An historic election day is past. The United States has elected its first African-American president, Barack Obama, who won in decisive fashion, and Local 802 was part of the victory.
Our new activist group — the Local 802 Power Boosters — made calls for the Obama campaign to union members in swing states in addition to calls in support of other candidates endorsed by the union. (The Power Boosters were started by board members Ethan Fein and Maxine Roach as a project at the Cornell Union Leadership Institute.)
The country seems to be set to change course, an outcome that was anticipated in the pre-election polling. But if, as the president-elect indicated in his victory speech, we are not now at the mountaintop, but only at the beginning of the climb, what can we expect in the coming weeks and months and what actions should our local and members take in order to participate in desired change?
One of the objectives of the labor movement, now that the Democrats have won control of both the executive and legislative branches of the federal government, is to modernize labor law within the United States.
Passage of the Employee Free Choice Act would allow unions, including our own, to begin to rebuild the union density that will give us better leverage at the bargaining table.
More relevant to musicians, a Democratic president and Congress may make it possible for the AFM to prevail on the issue of performance rights and for the first time collect a royalty for performers whose work is utilized on terrestrial radio.
Another high priority for the new administration has to be reform of the health-care system in this country. Moving toward a single-payer healthcare system would take pressure off our negotiations and even more importantly end the ongoing tragedy which takes place when serious illness strikes an individual or family who does not have the safety net of health insurance.
In all of these instances, the United States would merely be bringing itself into alignment with the other Western industrialized nations, but that does not mean that these objectives will be won easily.
We must be prepared to work as individuals and as an institution to see that these goals are not pushed to a back burner as they have been in the past.
If there is a bright side to the recent economic meltdown, it is that the problems of ordinary working people have been brought to the center stage, but action will not be taken on our behalf unless we keep the focus on them. Allowing inertia to take over will mean that the promise which many of us see in the Obama presidency will be lost as the normal culture of corporate lobbying resumes. This caveat applies to a multitude of issues on all levels of government.
So I ask each of you now:
- • Do you want Congress to pass the Performers’ Rights Bill? Then help us lobby your representative to become a co-sponsor.
- • Do you want our schools to make arts education a part of every student’s curriculum? Then sign up to lobby with the Music Educators’ Association of New York City in Albany on March 9, 2009.
- • Perhaps most important of all, do we want health care reform?

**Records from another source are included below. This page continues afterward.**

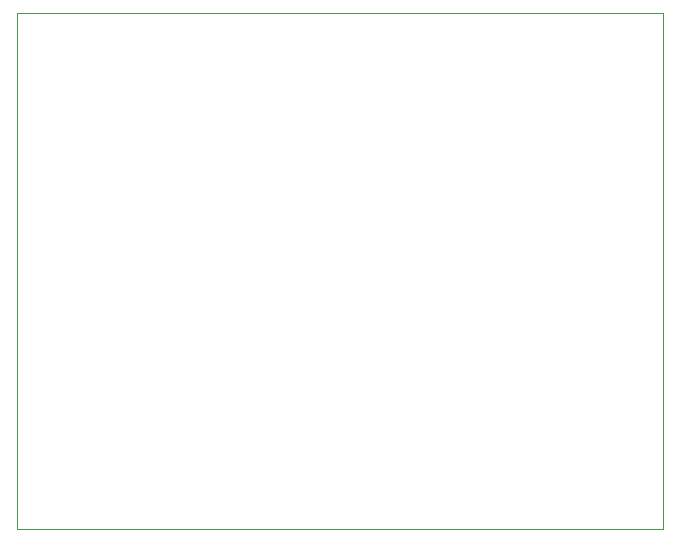
<source format=gbr>
%TF.GenerationSoftware,KiCad,Pcbnew,(5.1.9)-1*%
%TF.CreationDate,2021-05-20T14:53:22+02:00*%
%TF.ProjectId,pmd-keyface,706d642d-6b65-4796-9661-63652e6b6963,rev?*%
%TF.SameCoordinates,Original*%
%TF.FileFunction,Profile,NP*%
%FSLAX46Y46*%
G04 Gerber Fmt 4.6, Leading zero omitted, Abs format (unit mm)*
G04 Created by KiCad (PCBNEW (5.1.9)-1) date 2021-05-20 14:53:22*
%MOMM*%
%LPD*%
G01*
G04 APERTURE LIST*
%TA.AperFunction,Profile*%
%ADD10C,0.100000*%
%TD*%
G04 APERTURE END LIST*
D10*
X132207000Y-52070000D02*
X132207000Y-95758000D01*
X77470000Y-52070000D02*
X132207000Y-52070000D01*
X77470000Y-95758000D02*
X77470000Y-52070000D01*
X132207000Y-95758000D02*
X77470000Y-95758000D01*
M02*

</source>
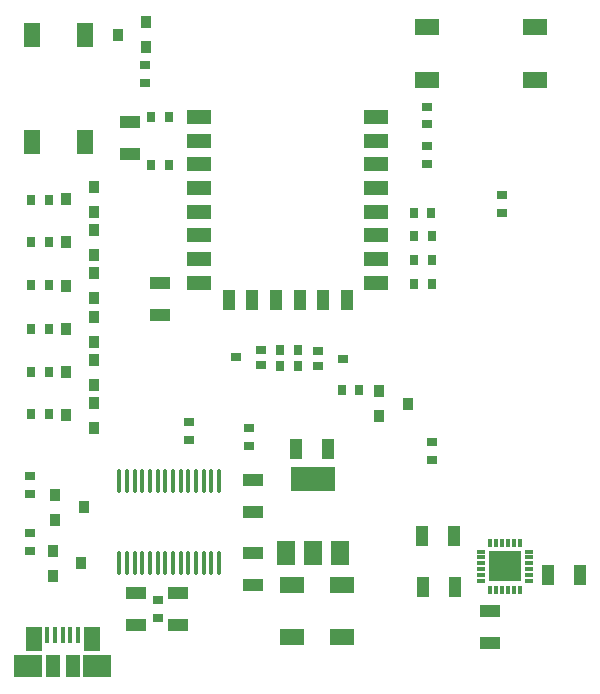
<source format=gtp>
G04*
G04 #@! TF.GenerationSoftware,Altium Limited,Altium Designer,18.1.7 (191)*
G04*
G04 Layer_Color=8421504*
%FSLAX25Y25*%
%MOIN*%
G70*
G01*
G75*
%ADD17R,0.01181X0.02953*%
%ADD18R,0.02953X0.01181*%
%ADD19R,0.10827X0.10433*%
%ADD20R,0.04331X0.06693*%
%ADD21R,0.07874X0.04724*%
%ADD22R,0.05900X0.07900*%
%ADD23R,0.15000X0.07900*%
%ADD24O,0.01378X0.08268*%
%ADD25R,0.03500X0.02800*%
%ADD26R,0.05512X0.08268*%
%ADD27R,0.03543X0.02756*%
%ADD28R,0.02756X0.03543*%
%ADD29R,0.08268X0.05512*%
%ADD30R,0.03543X0.03937*%
%ADD31R,0.01772X0.05433*%
%ADD32R,0.05807X0.08268*%
%ADD33R,0.04626X0.07480*%
%ADD34R,0.09350X0.07480*%
%ADD35R,0.04331X0.06693*%
%ADD36R,0.06693X0.04331*%
D17*
X276417Y313193D02*
D03*
X274449D02*
D03*
X272480D02*
D03*
X270512D02*
D03*
X268543D02*
D03*
X266575D02*
D03*
Y297445D02*
D03*
X268543D02*
D03*
X270512D02*
D03*
X272480D02*
D03*
X274449D02*
D03*
X276417D02*
D03*
D18*
X263622Y310240D02*
D03*
Y308272D02*
D03*
Y306303D02*
D03*
Y304335D02*
D03*
Y302366D02*
D03*
Y300398D02*
D03*
X279370D02*
D03*
Y302366D02*
D03*
Y304335D02*
D03*
Y306303D02*
D03*
Y308272D02*
D03*
Y310240D02*
D03*
D19*
X271496Y305319D02*
D03*
D20*
X218713Y393976D02*
D03*
X210839D02*
D03*
X202965D02*
D03*
X195091D02*
D03*
X187216D02*
D03*
X179342D02*
D03*
D21*
X228555Y455000D02*
D03*
Y447126D02*
D03*
Y439252D02*
D03*
Y431378D02*
D03*
Y423504D02*
D03*
Y415630D02*
D03*
Y407756D02*
D03*
Y399882D02*
D03*
X169500D02*
D03*
Y407756D02*
D03*
Y415630D02*
D03*
Y423504D02*
D03*
Y431378D02*
D03*
Y439252D02*
D03*
Y447126D02*
D03*
Y455000D02*
D03*
D22*
X198445Y309614D02*
D03*
X207500D02*
D03*
X216555D02*
D03*
D23*
X207500Y334500D02*
D03*
D24*
X176134Y333583D02*
D03*
X173575D02*
D03*
X171016D02*
D03*
X168457D02*
D03*
X165898D02*
D03*
X163339D02*
D03*
X160780D02*
D03*
X158221D02*
D03*
X155661D02*
D03*
X153102D02*
D03*
X150543D02*
D03*
X147984D02*
D03*
X145425D02*
D03*
X142866D02*
D03*
X176134Y306417D02*
D03*
X173575D02*
D03*
X171016D02*
D03*
X168457D02*
D03*
X165898D02*
D03*
X163339D02*
D03*
X160780D02*
D03*
X158221D02*
D03*
X155661D02*
D03*
X153102D02*
D03*
X150543D02*
D03*
X147984D02*
D03*
X145425D02*
D03*
X142866D02*
D03*
D25*
X217500Y374500D02*
D03*
X209232Y371941D02*
D03*
Y377059D02*
D03*
X181732Y375000D02*
D03*
X190000Y377559D02*
D03*
Y372441D02*
D03*
D26*
X113784Y482500D02*
D03*
Y446673D02*
D03*
X131500Y482500D02*
D03*
Y446673D02*
D03*
D27*
X246996Y340913D02*
D03*
Y346819D02*
D03*
X245500Y439547D02*
D03*
Y445453D02*
D03*
X270500Y423047D02*
D03*
Y428953D02*
D03*
X245500Y458500D02*
D03*
Y452595D02*
D03*
X151500Y472453D02*
D03*
Y466547D02*
D03*
X113000Y329547D02*
D03*
Y335453D02*
D03*
X113000Y310500D02*
D03*
Y316406D02*
D03*
X155638Y288047D02*
D03*
Y293953D02*
D03*
X166000Y347547D02*
D03*
Y353453D02*
D03*
X186000Y345547D02*
D03*
Y351453D02*
D03*
D28*
X241094Y399500D02*
D03*
X247000D02*
D03*
X119405Y413500D02*
D03*
X113500D02*
D03*
X119405Y399000D02*
D03*
X113500D02*
D03*
X119453Y384500D02*
D03*
X113547D02*
D03*
X119453Y370000D02*
D03*
X113547D02*
D03*
X119405Y356000D02*
D03*
X113500D02*
D03*
X119453Y427500D02*
D03*
X113547D02*
D03*
X246953Y423000D02*
D03*
X241047D02*
D03*
X247000Y415500D02*
D03*
X241094D02*
D03*
X247000Y407500D02*
D03*
X241094D02*
D03*
X202500Y377559D02*
D03*
X196595D02*
D03*
X153595Y439000D02*
D03*
X159500D02*
D03*
X202453Y372000D02*
D03*
X196547D02*
D03*
X153595Y455000D02*
D03*
X159500D02*
D03*
X222953Y364000D02*
D03*
X217047D02*
D03*
D29*
X281327Y485000D02*
D03*
X245500D02*
D03*
X281327Y467283D02*
D03*
X245500D02*
D03*
X217000Y281677D02*
D03*
Y299000D02*
D03*
X200500Y281677D02*
D03*
Y299000D02*
D03*
D30*
X151949Y478366D02*
D03*
Y486634D02*
D03*
X142500Y482500D02*
D03*
X134500Y409232D02*
D03*
Y417500D02*
D03*
X125051Y413366D02*
D03*
X134500Y394732D02*
D03*
Y403000D02*
D03*
X125051Y398866D02*
D03*
X134500Y380232D02*
D03*
Y388500D02*
D03*
X125051Y384366D02*
D03*
X134500Y365866D02*
D03*
Y374134D02*
D03*
X125051Y370000D02*
D03*
X134500Y351500D02*
D03*
Y359768D02*
D03*
X125051Y355634D02*
D03*
X134500Y423500D02*
D03*
Y431768D02*
D03*
X125051Y427634D02*
D03*
X229551Y363634D02*
D03*
Y355366D02*
D03*
X239000Y359500D02*
D03*
X121598Y329134D02*
D03*
Y320866D02*
D03*
X131047Y325000D02*
D03*
X120783Y310453D02*
D03*
Y302185D02*
D03*
X130232Y306319D02*
D03*
D31*
X118915Y282472D02*
D03*
X121474D02*
D03*
X124033D02*
D03*
X126593D02*
D03*
X129152D02*
D03*
D32*
X133689Y281055D02*
D03*
X114378D02*
D03*
D33*
X120736Y272000D02*
D03*
X127331D02*
D03*
D34*
X112567D02*
D03*
X135500D02*
D03*
D35*
X254626Y298319D02*
D03*
X243996D02*
D03*
X254496Y315319D02*
D03*
X243866D02*
D03*
X285681Y302319D02*
D03*
X296311D02*
D03*
X212500Y344500D02*
D03*
X201870D02*
D03*
D36*
X266575Y290319D02*
D03*
Y279689D02*
D03*
X146328Y453315D02*
D03*
Y442685D02*
D03*
X156500Y399815D02*
D03*
Y389185D02*
D03*
X187500Y299185D02*
D03*
Y309815D02*
D03*
X148543Y296315D02*
D03*
Y285685D02*
D03*
X187500Y323500D02*
D03*
Y334130D02*
D03*
X162543Y296315D02*
D03*
Y285685D02*
D03*
M02*

</source>
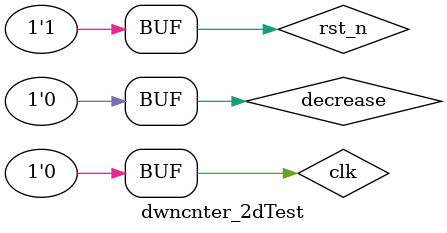
<source format=v>
`timescale 1ns / 1ps


module dwncnter_2dTest;

	// Inputs
	reg clk;
	reg rst_n;
	reg decrease;

	// Outputs
	wire [3:0] dgt1;
	wire [3:0] dgt0;

	// Instantiate the Unit Under Test (UUT)
	dwncntr_2d uut (
		.dgt1(dgt1), 
		.dgt0(dgt0), 
		.clk(clk), 
		.rst_n(rst_n), 
		.decrease(decrease)
	);

	initial begin
		// Initialize Inputs
		clk = 0;
		rst_n = 0;
		decrease = 0;

		// Wait 100 ns for global reset to finish
		#100;
        
		// Add stimulus here
		rst_n = 1;	decrease = 1;
		#50 clk = 1;
		#50 clk = 0;	//1
		#50 clk = 1;
		#50 clk = 0;	//2
		#50 clk = 1;
		#50 clk = 0;	//3
		#50 clk = 1;
		#50 clk = 0;	//4
		#50 clk = 1;
		#50 clk = 0;	//5
		#50 clk = 1;
		#50 clk = 0;	//6
		#50 clk = 1;
		#50 clk = 0;	//7
		#50 clk = 1;
		#50 clk = 0;	//8
		#50 clk = 1;
		#50 clk = 0;	//9
		#50 clk = 1;	
		#50 clk = 0;	//10
		#50 clk = 1;
		#50 clk = 0;	//11
		#50 clk = 1;
		#50 clk = 0;	//12
		#50 clk = 1;
		#50 clk = 0;	//13
		#50 clk = 1;
		#50 clk = 0;	//14
		#50 clk = 1;
		#50 clk = 0;	//15
		#50 clk = 1;
		#50 clk = 0;	//16
		#50 clk = 1;
		#50 clk = 0;	//17
		#50 clk = 1;
		#50 clk = 0;	//18
		#50 clk = 1;
		#50 clk = 0;	//19
		#50 clk = 1;
		#50 clk = 0;	//20
		#50 clk = 1;
		#50 clk = 0;	//21
		#50 clk = 1;
		#50 clk = 0;	//22
		#50 clk = 1;
		#50 clk = 0;	//23
		#50 clk = 1;
		#50 clk = 0;	//24
		#50 rst_n = 0;
		#50 rst_n = 1;	decrease = 0;	//turn off decrease
		#50 clk = 1;
		#50 clk = 0;
		#50 clk = 1;
		#50 clk = 0;
		#50 clk = 1;
		#50 clk = 0;
		
		
		
	end
      
endmodule


</source>
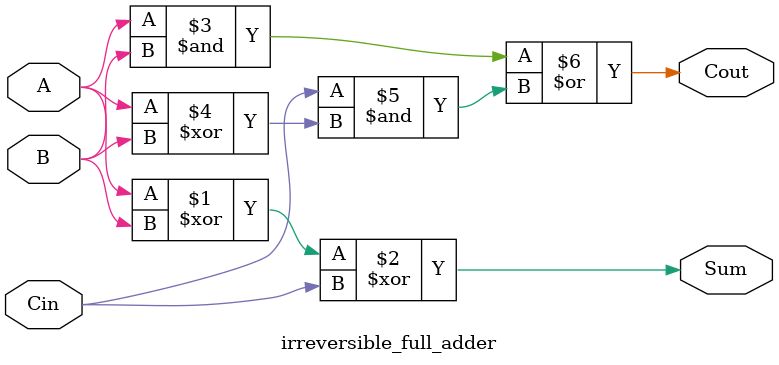
<source format=v>
module irreversible_full_adder(
  input A,
  input B,
  input Cin,
  output Sum,
  output Cout
);
  assign Sum  = A ^ B ^ Cin;
  assign Cout = (A & B) | (Cin & (A ^ B));
endmodule

</source>
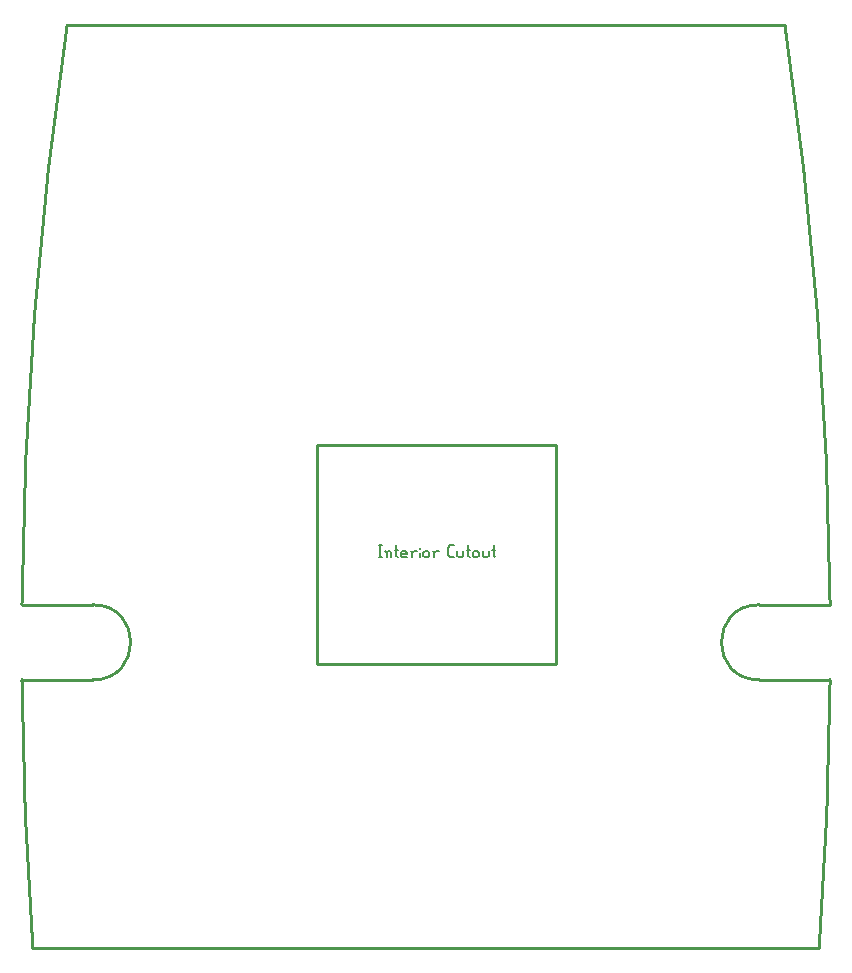
<source format=gbr>
G04 start of page 4 for group 2 idx 2 *
G04 Title: (unknown), outline *
G04 Creator: pcb 20110918 *
G04 CreationDate: Thu 09 Jul 2015 02:06:34 AM GMT UTC *
G04 For: petersen *
G04 Format: Gerber/RS-274X *
G04 PCB-Dimensions: 269500 307800 *
G04 PCB-Coordinate-Origin: lower left *
%MOIN*%
%FSLAX25Y25*%
%LNOUTLINE*%
%ADD60C,0.0080*%
%ADD59C,0.0100*%
G54D59*X3700Y0D02*X265800D01*
X0Y114500D02*X23800D01*
X0Y89500D02*X23800D01*
X269500Y114500D02*X245700D01*
X269500Y89500D02*X245700D01*
X178000Y94800D02*X98500D01*
X15100Y307800D02*X254400D01*
X98500Y167800D02*X178000D01*
Y94800D01*
X98500D02*Y167800D01*
X3703Y-10D02*G75*G02X56Y89502I1403197J102010D01*G01*
X56Y114498D02*G75*G02X15132Y307791I1406844J-12498D01*G01*
X265797Y-10D02*G75*G03X269444Y89502I-1403197J102010D01*G01*
X269444Y114498D02*G75*G03X254368Y307791I-1406844J-12498D01*G01*
X23800Y89500D02*G75*G03X23800Y114500I0J12500D01*G01*
X245700Y89500D02*G75*G02X245700Y114500I0J12500D01*G01*
G54D60*X119000Y134300D02*X120000D01*
X119500D02*Y130300D01*
X119000D02*X120000D01*
X121700Y131800D02*Y130300D01*
Y131800D02*X122200Y132300D01*
X122700D01*
X123200Y131800D01*
Y130300D01*
X121200Y132300D02*X121700Y131800D01*
X124900Y134300D02*Y130800D01*
X125400Y130300D01*
X124400Y132800D02*X125400D01*
X126900Y130300D02*X128400D01*
X126400Y130800D02*X126900Y130300D01*
X126400Y131800D02*Y130800D01*
Y131800D02*X126900Y132300D01*
X127900D01*
X128400Y131800D01*
X126400Y131300D02*X128400D01*
Y131800D02*Y131300D01*
X130100Y131800D02*Y130300D01*
Y131800D02*X130600Y132300D01*
X131600D01*
X129600D02*X130100Y131800D01*
X132800Y133300D02*Y133200D01*
Y131800D02*Y130300D01*
X133800Y131800D02*Y130800D01*
Y131800D02*X134300Y132300D01*
X135300D01*
X135800Y131800D01*
Y130800D01*
X135300Y130300D02*X135800Y130800D01*
X134300Y130300D02*X135300D01*
X133800Y130800D02*X134300Y130300D01*
X137500Y131800D02*Y130300D01*
Y131800D02*X138000Y132300D01*
X139000D01*
X137000D02*X137500Y131800D01*
X142700Y130300D02*X144000D01*
X142000Y131000D02*X142700Y130300D01*
X142000Y133600D02*Y131000D01*
Y133600D02*X142700Y134300D01*
X144000D01*
X145200Y132300D02*Y130800D01*
X145700Y130300D01*
X146700D01*
X147200Y130800D01*
Y132300D02*Y130800D01*
X148900Y134300D02*Y130800D01*
X149400Y130300D01*
X148400Y132800D02*X149400D01*
X150400Y131800D02*Y130800D01*
Y131800D02*X150900Y132300D01*
X151900D01*
X152400Y131800D01*
Y130800D01*
X151900Y130300D02*X152400Y130800D01*
X150900Y130300D02*X151900D01*
X150400Y130800D02*X150900Y130300D01*
X153600Y132300D02*Y130800D01*
X154100Y130300D01*
X155100D01*
X155600Y130800D01*
Y132300D02*Y130800D01*
X157300Y134300D02*Y130800D01*
X157800Y130300D01*
X156800Y132800D02*X157800D01*
M02*

</source>
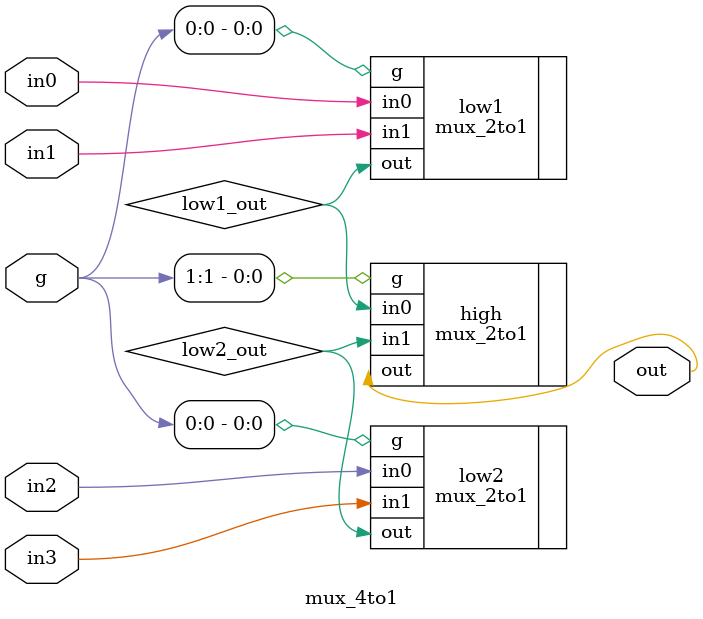
<source format=sv>
`timescale 1ns / 1ps

module mux_4to1(
    input logic in0, in1, in2, in3,
    input logic [1:0] g,
    output logic out
    );
    
    logic low1_out, low2_out;
    
    mux_2to1 low1(
    .in0(in0),
    .in1(in1),
    .g(g[0]),
    .out(low1_out)
    );
    
    mux_2to1 low2(
    .in0(in2),
    .in1(in3),
    .g(g[0]),
    .out(low2_out)
    );
    
    mux_2to1 high(
    .in0(low1_out),
    .in1(low2_out),
    .g(g[1]),
    .out(out)
    ); 
    
endmodule
</source>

Again, winning on this issue will require lobbying so that Congress hears the voice of the people over the voice of the insurance industry.
If you want to get involved, it doesn’t have to consume a lot of time — it just means making phone calls or writing letters when they are needed. Contact Local 802 Political Director Paul Molloy to join Local 802 Power Boosters at (212) 245-4802, ext. 176 or Pmolloy@Local802afm.org. We welcome your participation.
FACING THE FUTURE OR THE PAST –
A FINAL THOUGHT
I recently read an Internet message which draws parallels between the current AFM administration and that of James Petrillo. It’s not productive to debate the specifics of the piece (and I am not equipped to do so, since I was 12 when Petrillo left office), but I would put out the following observation for consideration. Concentrating on past events is generally a losing strategy since it often stems from a failure to observe and adapt to changing circumstances. It is a hallmark of losing campaigns and moribund organizations.
Our current circumstances in the AFM can, in my opinion, be attributed to a failure to keep up with the evolution of the entertainment industry. For half a century or more, we have preferred to allow work to go non-union rather than adapt to changes in the music business. The result is reduced market share and therefore reduced bargaining strength. Our focus should be on how we can increase union density in our industry and bring more work under contract. Only when we have the vast majority of work under union contract can we enjoy the maximum amount of leverage against employers when we sit down to bargain. Given that the only thing that is certain is that there will be even more change in our industry, we will inevitably fail if we fixate on the past and refuse to develop a rational and realistic plan to anticipate and accommodate the inevitability of change
To bring this point back to our recent election, President-elect Obama has correctly observed that the solutions to our problems are ahead, not in the rear mirror. Longing for a past that is gone — calling every attempt to navigate future challenges a sell out without regard to the economic landscape — undermines any hope that our union will in fact be able to accommodate and master new challenges.